La Grappe d'Or, l'étoilé qui va vous faire aimer la Gaume

Oufti, c’est loin Torgny, du moins quand on vient de Bruxelles. Mais quel endroit magique ! Ce petit village ressemble à s’y méprendre à un hameau provençal avec ses vieilles pierres de pays et son lavoir. Mais surtout, c’est là que se niche La Grappe d’Or.

TEXTE ET PHOTOS : FLORENCE HAINAUT ET CARLO DE PASCALE. |

À moins que vous ne soyez voisins, l’excursion à la Grappe d’Or risque de s’apparenter à un minitrip, avec nuit sur place. Ça tombe bien : Clément Petitjean et sa femme Monia Aouini gèrent aussi une série de chambres (entre 69 € et 190 €). Carlo y étant allé voici quelques mois, c’est sans lui que j’ai découvert l’adresse qui fait partie de ses “Best of Wallonie”.

Faut dire que le resto a sa petite réputation et draine des estomacs de tout le pays et au-delà. En 2008, le chef, qui devait avoir 25 ans à l’époque, décroche l’étoile, un an à peine après avoir repris les rênes de l’établissement. Il est, au fur et à mesure des années, devenu l’un des fers de lance de Génération W, un collectif de chefs wallons qui a à cœur de travailler des produits du terroir et d’en faire la promotion. Le pigeon vient de la ferme de Sohan à Pepinster, les plantes, fleurs et légumes de Sensenruth, les fromages belges sont sélectionnés par Pascal Fauville, et les yaourts viennent de la Bergerie d’Acremont.

Le lieu

On ne va pas vous mentir, l’étape est plutôt chic, même si le premier menu est à 43 €. On opte pour la formule “Composition” (84 € ou 122 € avec l’accord mets-vins). On n’est pas dans une cantine sans chichis. Ici, les nappes sont blanches, le service est sans accroc et le public pas très rock’n’roll. L’ancienne ferme gaumaise est superbement rénovée et le jardin, où on dépose avec délicatesse les clients pour l’apéro, un havre de paix.

◆ CONSIGNES ◆
- a) Réécrivez plus brièvement le paragraphe de l'article sur La Grappe d'Or qui commence par « Faut dire que le resto », en gardant ses faits principaux.
- b) Citez à l'identique le passage de l'article sur La Grappe d'Or qui s'ouvre sur les mots contenant « La Grappe d'Or, l'étoilé » et se termine par « La Grappe d’Or. ».
Les entrées n'ont aucun lien avec l'article sur La Grappe d'Or.

◆ DONNÉES FOURNIES ◆

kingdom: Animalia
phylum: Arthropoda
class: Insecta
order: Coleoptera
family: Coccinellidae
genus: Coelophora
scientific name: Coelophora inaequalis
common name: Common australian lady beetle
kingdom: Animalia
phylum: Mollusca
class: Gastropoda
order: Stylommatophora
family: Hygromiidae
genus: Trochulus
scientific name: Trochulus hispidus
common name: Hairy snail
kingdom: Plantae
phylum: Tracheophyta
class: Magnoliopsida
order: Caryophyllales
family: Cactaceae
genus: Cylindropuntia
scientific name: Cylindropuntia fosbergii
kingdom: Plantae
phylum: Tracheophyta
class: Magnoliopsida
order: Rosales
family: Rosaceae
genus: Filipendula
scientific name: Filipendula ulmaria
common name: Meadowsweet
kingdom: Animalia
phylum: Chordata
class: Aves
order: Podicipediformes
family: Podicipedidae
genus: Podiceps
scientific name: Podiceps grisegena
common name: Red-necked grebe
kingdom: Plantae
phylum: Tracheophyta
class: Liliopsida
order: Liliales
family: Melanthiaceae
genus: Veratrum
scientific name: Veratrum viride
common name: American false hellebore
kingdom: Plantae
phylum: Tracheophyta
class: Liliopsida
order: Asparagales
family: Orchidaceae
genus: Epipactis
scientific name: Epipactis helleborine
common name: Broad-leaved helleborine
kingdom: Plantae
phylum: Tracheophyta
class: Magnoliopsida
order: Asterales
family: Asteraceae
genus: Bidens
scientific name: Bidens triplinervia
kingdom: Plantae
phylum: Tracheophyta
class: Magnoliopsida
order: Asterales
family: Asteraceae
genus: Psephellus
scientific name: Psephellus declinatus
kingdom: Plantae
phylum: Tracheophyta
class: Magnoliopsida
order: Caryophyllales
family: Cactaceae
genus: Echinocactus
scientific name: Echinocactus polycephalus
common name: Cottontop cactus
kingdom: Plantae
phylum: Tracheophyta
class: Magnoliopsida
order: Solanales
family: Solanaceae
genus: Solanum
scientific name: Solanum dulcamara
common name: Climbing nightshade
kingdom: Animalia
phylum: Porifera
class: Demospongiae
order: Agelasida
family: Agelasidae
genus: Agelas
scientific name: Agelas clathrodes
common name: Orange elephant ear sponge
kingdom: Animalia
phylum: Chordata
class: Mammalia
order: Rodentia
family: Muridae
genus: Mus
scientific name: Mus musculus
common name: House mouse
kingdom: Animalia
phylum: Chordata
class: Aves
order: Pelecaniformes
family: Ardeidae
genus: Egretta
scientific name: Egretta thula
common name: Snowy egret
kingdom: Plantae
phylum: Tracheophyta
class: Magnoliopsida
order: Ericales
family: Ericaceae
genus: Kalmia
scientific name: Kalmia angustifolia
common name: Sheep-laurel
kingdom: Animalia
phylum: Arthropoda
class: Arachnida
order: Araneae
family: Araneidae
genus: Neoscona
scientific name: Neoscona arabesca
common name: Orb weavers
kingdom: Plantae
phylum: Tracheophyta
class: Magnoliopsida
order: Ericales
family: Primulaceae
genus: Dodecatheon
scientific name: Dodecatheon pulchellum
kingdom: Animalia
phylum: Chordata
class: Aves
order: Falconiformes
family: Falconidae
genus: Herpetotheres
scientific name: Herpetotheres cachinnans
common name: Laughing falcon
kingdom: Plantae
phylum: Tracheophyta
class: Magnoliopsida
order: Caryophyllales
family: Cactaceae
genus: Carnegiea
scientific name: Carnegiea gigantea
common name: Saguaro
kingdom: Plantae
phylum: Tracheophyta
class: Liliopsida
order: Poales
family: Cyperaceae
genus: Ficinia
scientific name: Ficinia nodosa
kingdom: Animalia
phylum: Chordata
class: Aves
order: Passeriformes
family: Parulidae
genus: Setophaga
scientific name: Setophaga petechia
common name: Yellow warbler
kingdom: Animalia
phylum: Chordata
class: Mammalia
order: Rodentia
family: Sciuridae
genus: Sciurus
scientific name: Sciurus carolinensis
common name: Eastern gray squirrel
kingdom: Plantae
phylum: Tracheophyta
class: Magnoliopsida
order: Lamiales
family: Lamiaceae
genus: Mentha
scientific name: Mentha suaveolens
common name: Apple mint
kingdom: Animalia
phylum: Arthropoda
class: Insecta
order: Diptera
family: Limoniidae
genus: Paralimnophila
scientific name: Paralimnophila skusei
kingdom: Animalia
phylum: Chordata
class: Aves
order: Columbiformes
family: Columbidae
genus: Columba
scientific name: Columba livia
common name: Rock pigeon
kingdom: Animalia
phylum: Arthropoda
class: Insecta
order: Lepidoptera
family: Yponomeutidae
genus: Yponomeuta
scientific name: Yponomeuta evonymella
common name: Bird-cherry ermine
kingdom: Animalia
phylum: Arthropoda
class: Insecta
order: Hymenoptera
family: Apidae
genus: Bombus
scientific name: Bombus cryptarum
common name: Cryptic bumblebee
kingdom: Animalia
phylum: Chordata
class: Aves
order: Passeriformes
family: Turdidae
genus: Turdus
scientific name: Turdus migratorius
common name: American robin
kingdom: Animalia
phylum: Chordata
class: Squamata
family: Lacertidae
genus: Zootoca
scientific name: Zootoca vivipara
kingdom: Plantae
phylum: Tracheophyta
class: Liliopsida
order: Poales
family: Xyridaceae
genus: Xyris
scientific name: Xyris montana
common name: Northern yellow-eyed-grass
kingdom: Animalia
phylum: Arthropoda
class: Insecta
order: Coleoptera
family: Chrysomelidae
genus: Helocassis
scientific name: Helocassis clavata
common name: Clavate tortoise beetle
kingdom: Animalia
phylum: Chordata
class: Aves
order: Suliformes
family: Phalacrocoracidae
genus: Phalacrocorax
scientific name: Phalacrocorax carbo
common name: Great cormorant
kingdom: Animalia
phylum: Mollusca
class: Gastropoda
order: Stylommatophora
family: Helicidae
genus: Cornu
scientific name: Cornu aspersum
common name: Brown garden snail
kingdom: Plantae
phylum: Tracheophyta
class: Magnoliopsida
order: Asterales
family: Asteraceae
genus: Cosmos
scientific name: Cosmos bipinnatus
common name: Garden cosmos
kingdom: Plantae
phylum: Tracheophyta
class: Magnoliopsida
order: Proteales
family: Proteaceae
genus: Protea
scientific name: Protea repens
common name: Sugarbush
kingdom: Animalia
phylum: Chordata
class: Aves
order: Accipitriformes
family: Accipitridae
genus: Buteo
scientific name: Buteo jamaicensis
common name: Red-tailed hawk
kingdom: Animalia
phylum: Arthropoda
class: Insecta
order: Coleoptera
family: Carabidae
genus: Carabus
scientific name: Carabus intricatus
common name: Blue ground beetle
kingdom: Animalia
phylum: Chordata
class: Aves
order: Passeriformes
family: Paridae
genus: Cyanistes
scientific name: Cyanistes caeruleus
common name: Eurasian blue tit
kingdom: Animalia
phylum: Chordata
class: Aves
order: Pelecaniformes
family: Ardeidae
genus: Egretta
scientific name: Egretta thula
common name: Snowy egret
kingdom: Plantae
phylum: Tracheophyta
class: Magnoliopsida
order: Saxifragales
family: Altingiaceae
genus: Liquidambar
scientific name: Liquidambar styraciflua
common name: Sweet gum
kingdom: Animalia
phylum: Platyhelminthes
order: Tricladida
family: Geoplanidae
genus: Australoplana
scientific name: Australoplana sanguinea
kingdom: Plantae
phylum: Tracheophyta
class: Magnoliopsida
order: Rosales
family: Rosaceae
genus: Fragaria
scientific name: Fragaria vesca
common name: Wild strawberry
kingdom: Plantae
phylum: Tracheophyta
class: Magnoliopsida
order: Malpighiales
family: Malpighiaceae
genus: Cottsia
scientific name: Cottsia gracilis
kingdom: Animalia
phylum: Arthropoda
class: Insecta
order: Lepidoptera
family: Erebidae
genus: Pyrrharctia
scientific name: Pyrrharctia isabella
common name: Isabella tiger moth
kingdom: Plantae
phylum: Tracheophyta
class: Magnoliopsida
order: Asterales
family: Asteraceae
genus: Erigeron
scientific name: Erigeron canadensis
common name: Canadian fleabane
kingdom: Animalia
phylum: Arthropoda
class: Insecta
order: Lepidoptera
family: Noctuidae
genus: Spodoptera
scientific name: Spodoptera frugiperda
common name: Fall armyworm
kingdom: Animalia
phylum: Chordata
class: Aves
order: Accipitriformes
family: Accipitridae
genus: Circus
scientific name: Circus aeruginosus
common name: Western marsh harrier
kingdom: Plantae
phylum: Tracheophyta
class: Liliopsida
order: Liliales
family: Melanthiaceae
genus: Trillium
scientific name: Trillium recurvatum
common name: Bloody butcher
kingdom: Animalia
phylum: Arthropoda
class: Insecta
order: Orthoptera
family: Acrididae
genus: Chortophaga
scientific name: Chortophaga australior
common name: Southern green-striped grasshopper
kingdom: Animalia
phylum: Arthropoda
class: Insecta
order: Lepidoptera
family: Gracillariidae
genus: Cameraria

◆ RÉPONSES ◆
- a) Le restaurant attire des clients de tout le pays et d'ailleurs. En 2008, un an après avoir repris l'établissement, le chef, alors âgé d'environ 25 ans, décroche l'étoile. Avec les années, il est devenu l'un des fers de lance de Génération W, un collectif de chefs wallons qui met en avant les produits du terroir. Le pigeon vient de la ferme de Sohan à Pepinster et les plantes, fleurs et légumes de Sensenruth. Les fromages belges sont choisis par Pascal Fauville et les yaourts proviennent de la Bergerie d'Acremont.

- b)
La Grappe d'Or, l'étoilé qui va vous faire aimer la Gaume

Oufti, c’est loin Torgny, du moins quand on vient de Bruxelles. Mais quel endroit magique ! Ce petit village ressemble à s’y méprendre à un hameau provençal avec ses vieilles pierres de pays et son lavoir. Mais surtout, c’est là que se niche La Grappe d’Or.